To learn distributed representations we need to construct a new target-context dataset. In Graph2Vec a graph is contextualised by the substructure patterns within it, and uses the PV-DBOW architecture with negative sampling to directly learn graph-level embeddings. Hence we use the PVDBOWInMemoryCorpus which is a extension of a PyTorch dataset. This can interface with a standard PyTorch dataloader to load the data into a skipgram model that we train in a simple loop using a simple and recognizable PyTorch.nn workflow.

import torch
import torch.optim as optim
from torch.utils.data import DataLoader
from geometric2dr.embedding_methods.pvdbow_data_reader import PVDBOWInMemoryCorpus
from geometric2dr.embedding_methods.skipgram import Skipgram

# Instantiate corpus dataset, dataloader and skipgram architecture
corpus = PVDBOWCorpus(dataset_path, ".wld3") # generates the target-context dataset
dataloader = DataLoader(corpus, batch_size=1000, shuffle=False, collate_fn = corpus.collate)
skipgram = Skipgram(num_targets=corpus.num_graphs, vocab_size=corpus.num_subgraphs, emb_dimension=32)

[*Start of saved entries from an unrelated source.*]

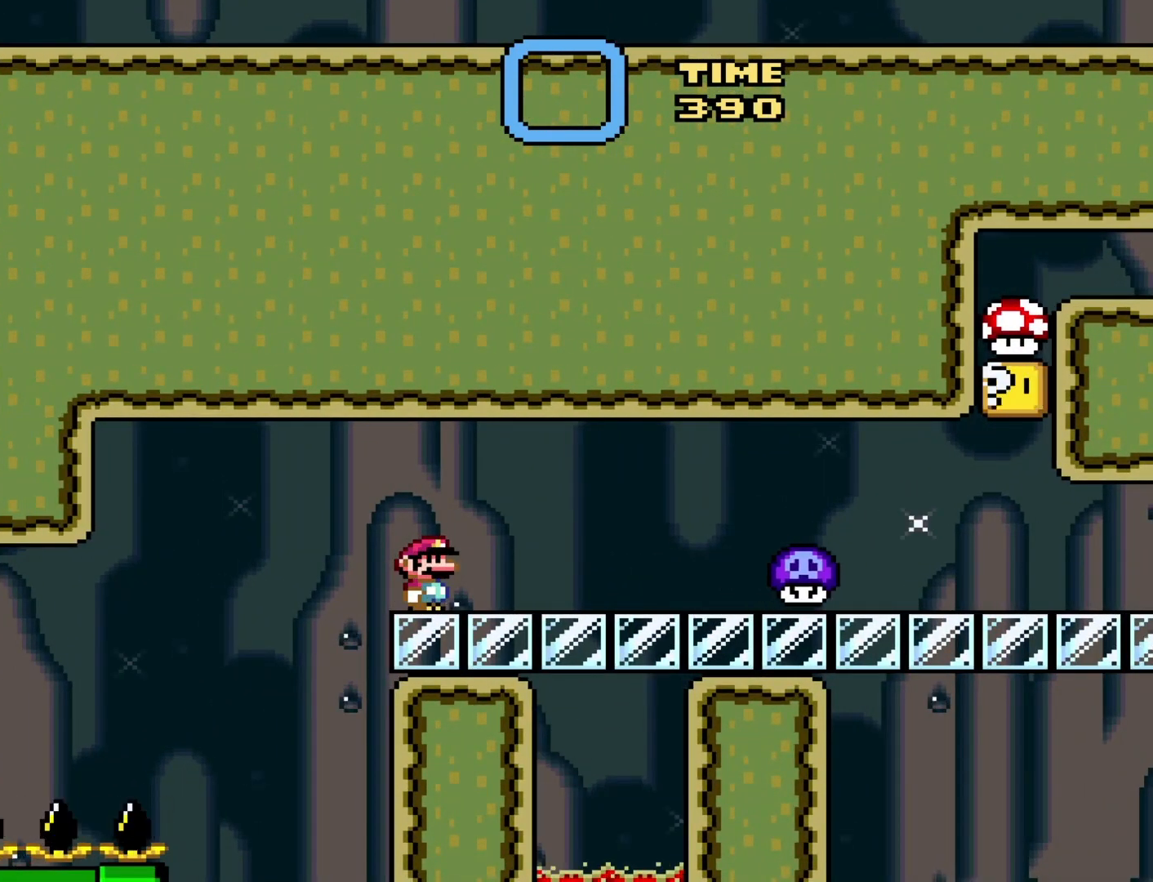
{"buttons": ["Y"], "events": [[117, "DPAD_RIGHT", "down"], [283, "DPAD_RIGHT", "up"]]}
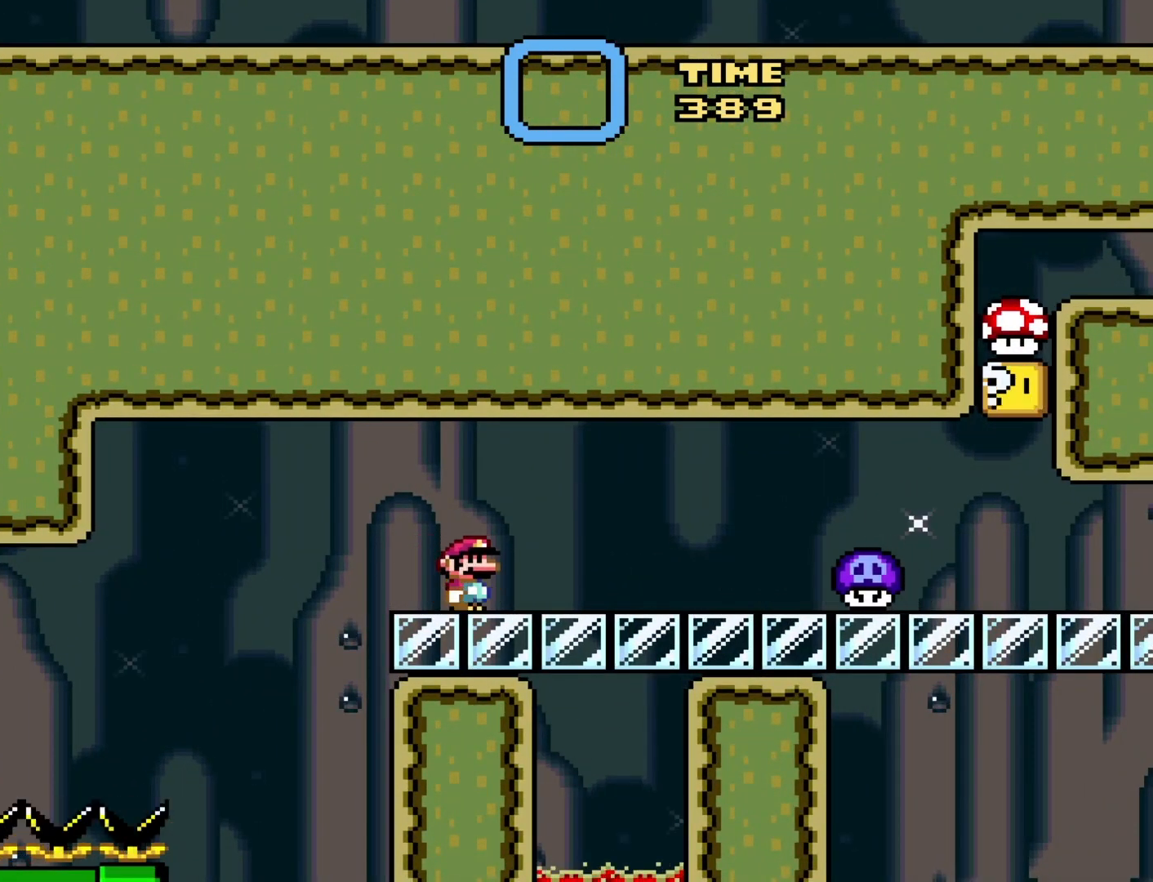
{"buttons": ["Y", "DPAD_RIGHT"], "events": [[33, "DPAD_LEFT", "down"], [117, "DPAD_LEFT", "up"], [267, "DPAD_RIGHT", "down"]]}
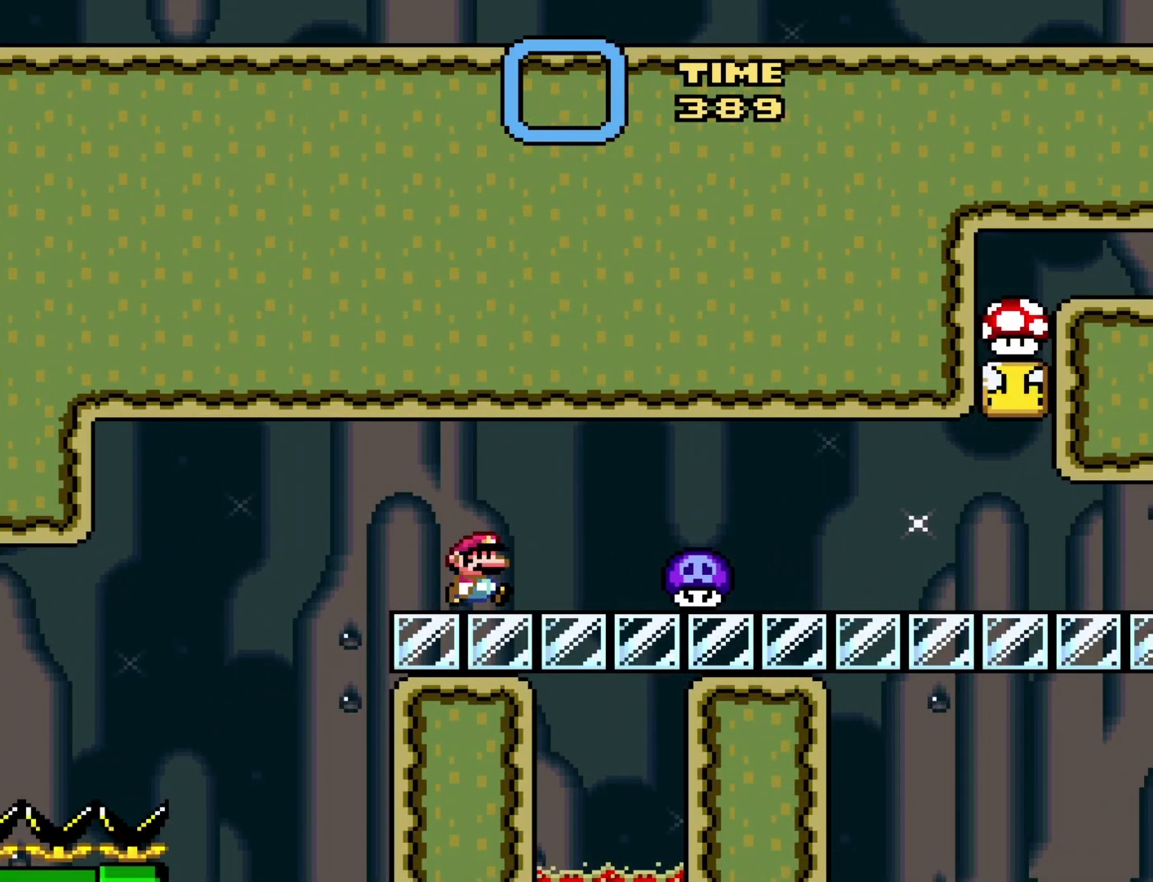
{"buttons": ["Y", "DPAD_RIGHT"], "events": [[67, "B", "down"], [467, "B", "up"]]}
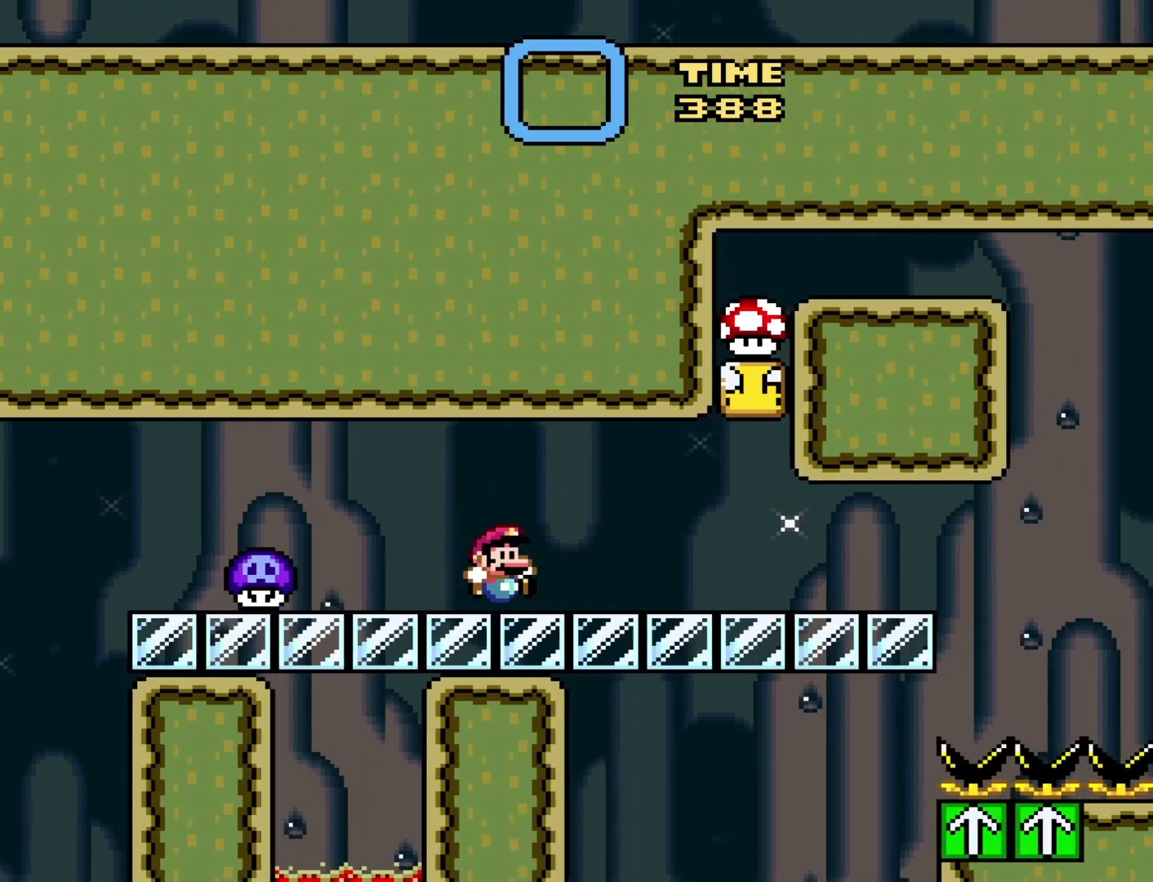
{"buttons": ["Y"], "events": [[217, "DPAD_RIGHT", "up"], [267, "DPAD_LEFT", "down"], [400, "DPAD_LEFT", "up"]]}
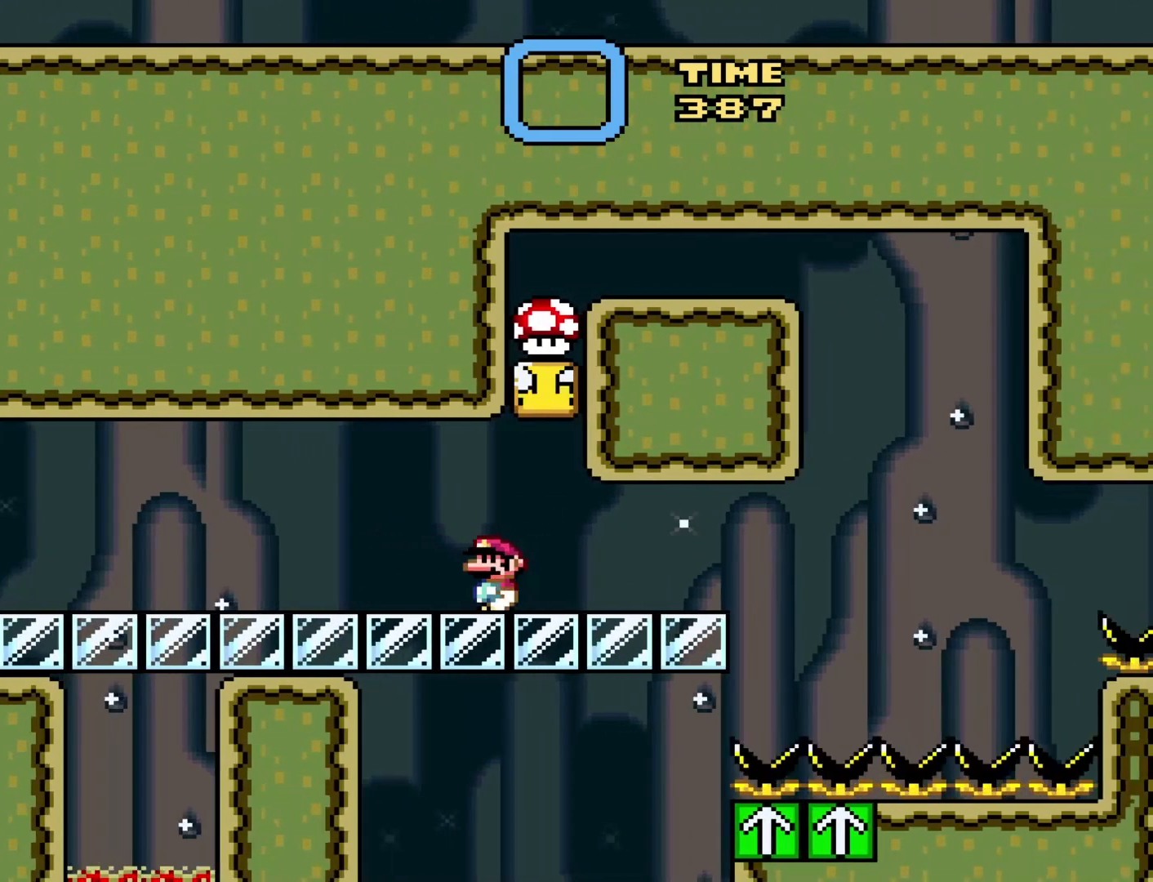
{"buttons": ["Y"], "events": [[367, "DPAD_RIGHT", "down"], [500, "DPAD_RIGHT", "up"]]}
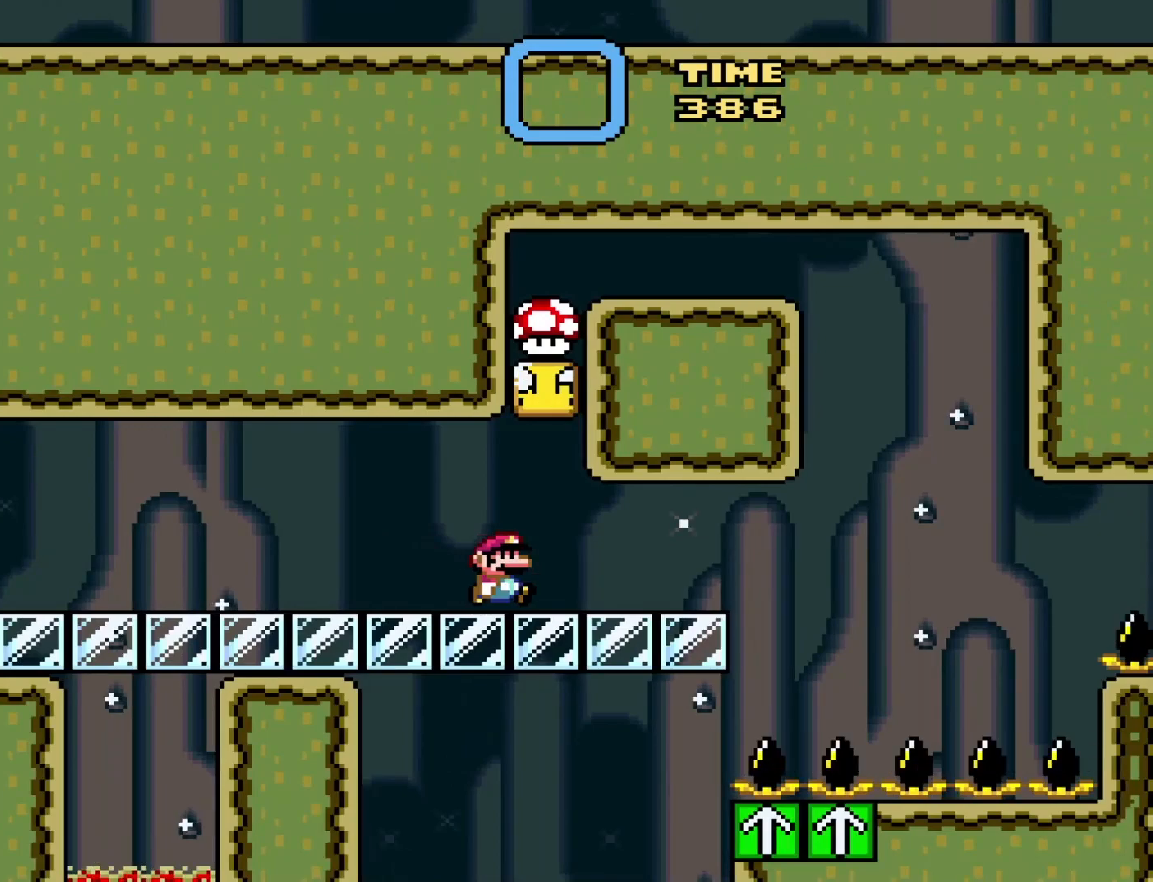
{"buttons": ["Y"], "events": []}
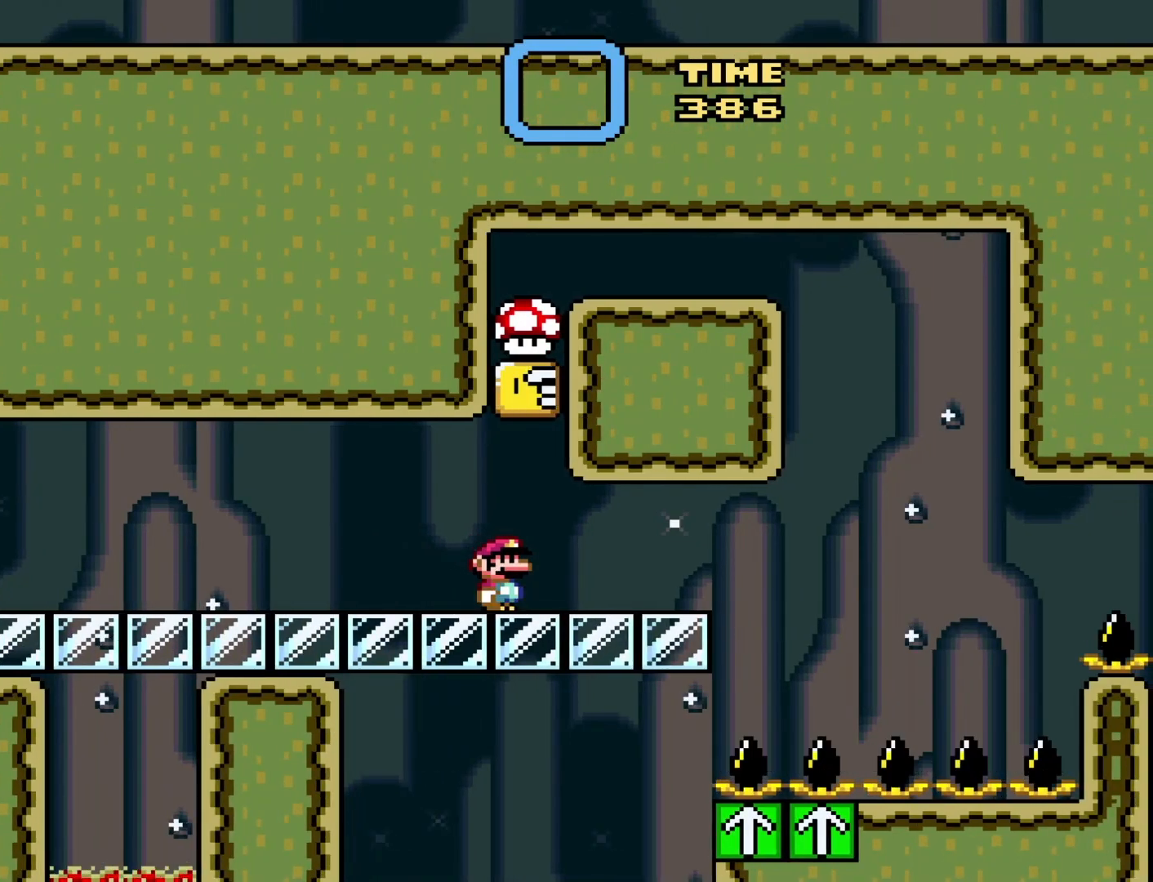
{"buttons": ["Y", "DPAD_DOWN"], "events": [[283, "DPAD_RIGHT", "down"], [383, "DPAD_RIGHT", "up"], [500, "DPAD_DOWN", "down"]]}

# Set torch device, optimizers and make a training loop
if torch.cuda.is_available():
        device = torch.device("cuda")
        skipgram.cuda()
else:
        device = torch.device("cpu")

optimizer = optim.SGD(skipgram.parameters(), lr=0.1)
for epoch in range(100):
        print("### Epoch: " + str(epoch))
        running_loss = 0.0
        for i, sample_batched in enumerate(dataloader):

                if len(sample_batched[0]) > 1:
                        pos_target = sample_batched[0].to(device)
                        pos_context = sample_batched[1].to(device)
                        neg_context = sample_batched[2].to(device)

                        optimizer.zero_grad()
                        loss = skipgram.forward(pos_target, pos_context, neg_context) # the loss is integrated into the forward function
                        loss.backward()
                        optimizer.step()

                        running_loss = running_loss * 0.9 + loss.item() * 0.1
        print(" Loss: " + str(running_loss))

final_graph_embeddings = skipgram.target_embeddings.weight.cpu().data.numpy()

And we have our graph embeddings! As this is such a common set up, Geo2DR also comes with a number of Trainer classes which build corpus datasets, loaders, train neural language models, and save their outputs. All of the above code can be replaced with this short trainer.

from geometric2dr.embedding_methods.pvdbow_trainer import InMemoryTrainer

# Instantiate a PV-DBOW trainer to learn distributed reps directly.
trainer = InMemoryTrainer(corpus_dir=dataset_path, extension=".wld3", output_fh="graph_embeddings.json",
                  emb_dimension=32, batch_size=1000, epochs=100, initial_lr=0.1,
                  min_count=0)
trainer.train()
final_graph_embeddings = trainer.skipgram.give_target_embeddings()

Geo2DR implements a variety of graph decomposition algorithms (such as Weisfeiler-Lehman, anonymous walks, graphlets) and learning models which exploits the distributive hypothesis (such as skipgram with noise contrastive sampling, PV-DM). This enables the quick recreation of existing systems such as Graph2Vec or AWE but also the creation of new combinations leading to new(!) systems capable of learning distributed representations. This enables deeper studies into how we can build better representations of graphs and more reliable comparative analyses on the same codebase.